ACTIVITY 1 | In the text on college admissions, what share of the variance in admission decisions was the model built by one of Harvard's experts able to explain?
ACTIVITY 2 | Determine whether each statement below agrees with the text on college admissions, answering yes or no and quoting the deciding words: (a) LORs and alumni interviews were grouped together in the expert's model. (b) Excluding the personal rating loses 25% of predictive ability. (c) Alumni interviews have about 1.5 times the predictive ability of LORs.
ACTIVITY 3 | Print the portion of the text on college admissions starting at "One of Harvard’s" and ending at "33-40% of predictive ability.".

GIVEN TEXT |
Was test optional, ultimately, a disservice to kids or was it the right choice?

It depends on the college, but for most colleges that do interviews, I don’t think this is accurate. One of the few colleges for which we have specific numbers is Harvard, due to the lawsuit analysis.

One of Harvard’s experts in the lawsuit created a model that was able to explain 64% of the variance in admission decisions based on ratings of applicants received in a variety of categories, and a variety of controls. The percentage of predictive ability lost by excluding ratings from one category were as follows. LORs and alumni interviews were grouped together in this model. The isolated pseudo r^2 numbers suggest LORs have ~1.5x the predictive ability of alumni interviews. Using this ratio results in the following approximate loss in predictive ability when excluding different parts of the application.

Excluding LOR Ratings: Lose 33-40% of predictive ability.
Excluding Personal Rating: Lose 19% of predictive ability
Excluding Interview Ratings: Lose 16-20% of predictive ability.

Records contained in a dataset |
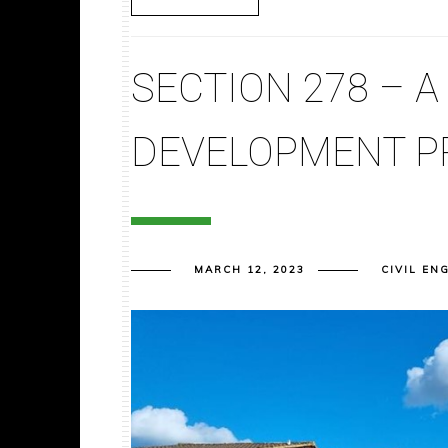
SECTION 278 – A
DEVELOPMENT P
MARCH 12, 2023
CIVIL EN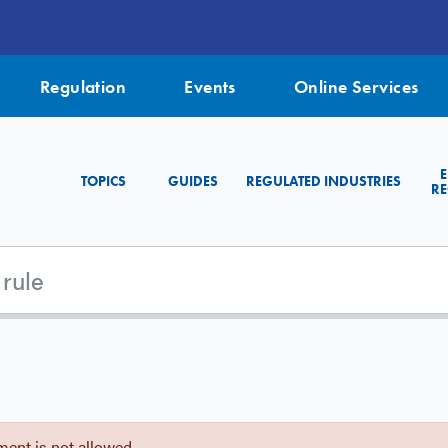
Regulation
Events
Online Services
TOPICS
GUIDES
REGULATED INDUSTRIES
RE
ent is not allowed.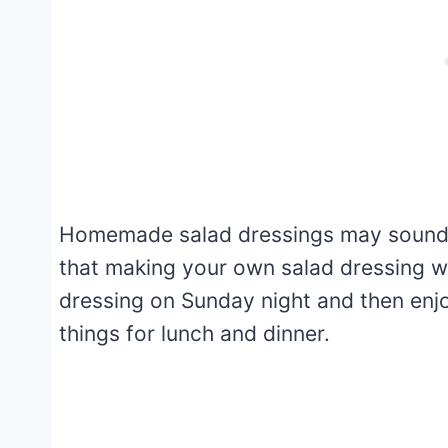
Homemade salad dressings may sound 
that making your own salad dressing wil
dressing on Sunday night and then enjo
things for lunch and dinner.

FINAL ANSWER 1 | 64%

FINAL ANSWER 2 |
(a) Yes: "LORs and alumni interviews were grouped together in this model."
(b) No: "Excluding Personal Rating: Lose 19% of predictive ability"
(c) No: "The isolated pseudo r^2 numbers suggest LORs have ~1.5x the predictive ability of alumni interviews."

FINAL ANSWER 3 |
One of Harvard’s experts in the lawsuit created a model that was able to explain 64% of the variance in admission decisions based on ratings of applicants received in a variety of categories, and a variety of controls. The percentage of predictive ability lost by excluding ratings from one category were as follows. LORs and alumni interviews were grouped together in this model. The isolated pseudo r^2 numbers suggest LORs have ~1.5x the predictive ability of alumni interviews. Using this ratio results in the following approximate loss in predictive ability when excluding different parts of the application.

Excluding LOR Ratings: Lose 33-40% of predictive ability.